Even Better than Aldi

Posted on September 21, 2016 by Ash Bennett

Most of your customers do their grocery shopping at Woolworths and Coles. However, with limited variety and very limited customer service, Aldi’s sales are forecast to rise almost 90 per cent over the next four years, and they are taking customers left, right and center from the previously untouchable BIG 2.

What is Aldi’s secret? That’s easy… It’s cheap. So cheap, that the $200 spend, that gives you half a trolley in Woolworths, is billowing over at Aldi’s.  We are hooked on Aldi, whether it’s for 25% cheaper groceries or the fantastic plastic in the middle aisle. And that’s what we want isn’t it? Cheap. The Big 2 know it. They reeled us in with $2 milk, and now they’re thinking that $8 cooked chook might hook us as well.

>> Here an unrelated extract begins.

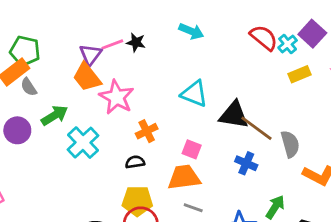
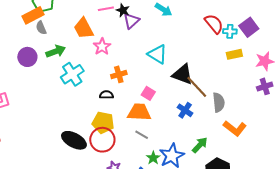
cyan cross: (288, 44) -> (230, 31), turned 32
purple triangle: (90, 55) -> (131, 21), moved
pink star: (117, 97) -> (102, 47), size x0.7

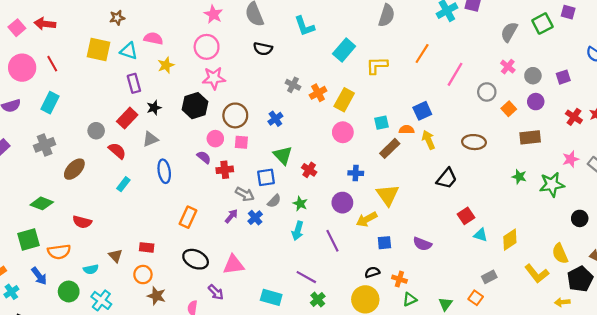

Yes, we’ve been going a little, budget-crazy. It’s the mortgage, the bills and the kid’s karate class. Yet there are words in our heads; erosion, pollution, fossil-fuel overconsumption. Technical words, when something is half-price and the array of choice is disorientating. We hold that piece of fruit and wonder, how much nutrient can really remain after all the miles it has travelled and what synthetic chemicals were necessary to keep it in that perfect shape. We hold up a can, imported from far off South Africa, and try not to think about the cheap labour. There is the thing, plastic wrapped on the bench and we try to forget it was once an animal, but we hope its treatment was fair. And the wheat… it’s giving us a belly ache.

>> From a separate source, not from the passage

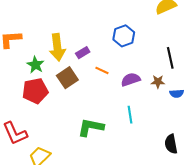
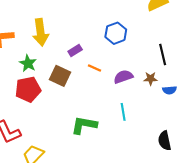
yellow arrow: (57, 47) -> (40, 32), moved
brown square: (67, 78) -> (60, 76), turned -30

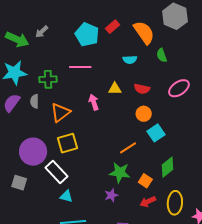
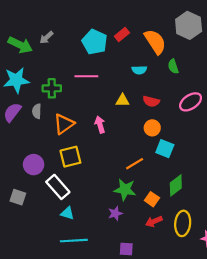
pink arrow: (94, 102) -> (100, 125), moved
cyan square: (156, 133) -> (165, 149), turned -36
purple circle: (33, 152) -> (34, 165), size x0.7

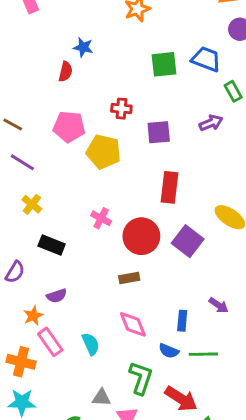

Is cheap really all we ever wanted, or is it just that we slowly lost touch with any other option? We feel trapped, and deep down know, if there was a choice, we want to participate.

Paddock to plate restaurant and cafes are opening up. They are still rare, and hard to find and if you go this route you will be special; your customers will love you. They have been looking for connection. They want access to small-scale, local farms. They want to taste greens that have been cut in the morning, and delivered in the afternoon. They have heard of heirloom fruits and vegetables, so unlike the supermarket monochrome. The purple garlic, three coloured corn, tomatoes that are peculiarly pendulous and strawberries, rumoured to taste like your grandmother’s childhood. Your customers want to know their animals have been treated humanely; from the bottom of their hearts they want to know that. The farmer still holds legendary status in this culture and when the cafe owner can say, they know their grower personally, it is seen as the ultimate choice in fair trade. Your customer knows it will cost a little more, but when money is changed hands on a local scale, whether it be to your restaurant, or to a local farm, it is understood that this money is not going to some faceless corporation but back to the local community.

There is a recipe here. One that is not quite grasped but is slowly becoming ultimately more palatable. It is true sustainability. A word whose meaning may have been lost in the haste in which marketers use it. Yet it is a word that conjures up a long-term view; it lasts, it nourishes, it gives life. That’s what this local food movement is all about. The local grower takes your money, and very soon, he is spending it in the same economy and it won’t be long before the six degrees of separation catches up, and all involved benefit, in the best possible way.

If we take a hold of this, ‘paddock to plate’ way of it eating and shopping, it will make us richer in the long run… unlike, the greasy, $8 chicken.